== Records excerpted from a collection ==
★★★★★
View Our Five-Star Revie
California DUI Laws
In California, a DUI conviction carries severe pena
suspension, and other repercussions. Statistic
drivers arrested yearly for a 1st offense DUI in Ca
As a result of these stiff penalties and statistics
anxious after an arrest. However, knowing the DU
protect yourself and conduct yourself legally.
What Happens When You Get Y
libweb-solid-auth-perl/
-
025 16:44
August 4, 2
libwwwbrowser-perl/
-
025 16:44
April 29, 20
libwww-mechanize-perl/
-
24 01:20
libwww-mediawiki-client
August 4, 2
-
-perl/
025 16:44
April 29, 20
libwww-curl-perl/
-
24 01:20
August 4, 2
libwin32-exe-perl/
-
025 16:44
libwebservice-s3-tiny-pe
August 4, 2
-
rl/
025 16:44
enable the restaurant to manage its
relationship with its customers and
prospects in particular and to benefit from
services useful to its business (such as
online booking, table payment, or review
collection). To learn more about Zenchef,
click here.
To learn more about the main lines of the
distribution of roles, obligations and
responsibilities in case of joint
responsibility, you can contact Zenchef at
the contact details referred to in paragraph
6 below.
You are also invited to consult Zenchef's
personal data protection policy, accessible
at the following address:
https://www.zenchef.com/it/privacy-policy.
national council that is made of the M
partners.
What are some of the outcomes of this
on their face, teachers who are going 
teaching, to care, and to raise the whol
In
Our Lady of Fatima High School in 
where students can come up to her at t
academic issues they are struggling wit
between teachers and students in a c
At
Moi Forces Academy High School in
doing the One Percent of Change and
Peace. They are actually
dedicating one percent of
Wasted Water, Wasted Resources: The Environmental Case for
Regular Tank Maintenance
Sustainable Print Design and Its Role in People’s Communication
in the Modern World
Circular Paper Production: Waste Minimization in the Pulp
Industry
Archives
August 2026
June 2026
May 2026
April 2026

== Assignment ==
Your answer must consist only of the lines from the one with "libwwwbrowser-perl/" through the final line of the entries, each retyped exactly.

== Task output ==
libwwwbrowser-perl/
-
025 16:44
April 29, 20
libwww-mechanize-perl/
-
24 01:20
libwww-mediawiki-client
August 4, 2
-
-perl/
025 16:44
April 29, 20
libwww-curl-perl/
-
24 01:20
August 4, 2
libwin32-exe-perl/
-
025 16:44
libwebservice-s3-tiny-pe
August 4, 2
-
rl/
025 16:44
enable the restaurant to manage its
relationship with its customers and
prospects in particular and to benefit from
services useful to its business (such as
online booking, table payment, or review
collection). To learn more about Zenchef,
click here.
To learn more about the main lines of the
distribution of roles, obligations and
responsibilities in case of joint
responsibility, you can contact Zenchef at
the contact details referred to in paragraph
6 below.
You are also invited to consult Zenchef's
personal data protection policy, accessible
at the following address:
https://www.zenchef.com/it/privacy-policy.
national council that is made of the M
partners.
What are some of the outcomes of this
on their face, teachers who are going 
teaching, to care, and to raise the whol
In
Our Lady of Fatima High School in 
where students can come up to her at t
academic issues they are struggling wit
between teachers and students in a c
At
Moi Forces Academy High School in
doing the One Percent of Change and
Peace. They are actually
dedicating one percent of
Wasted Water, Wasted Resources: The Environmental Case for
Regular Tank Maintenance
Sustainable Print Design and Its Role in People’s Communication
in the Modern World
Circular Paper Production: Waste Minimization in the Pulp
Industry
Archives
August 2026
June 2026
May 2026
April 2026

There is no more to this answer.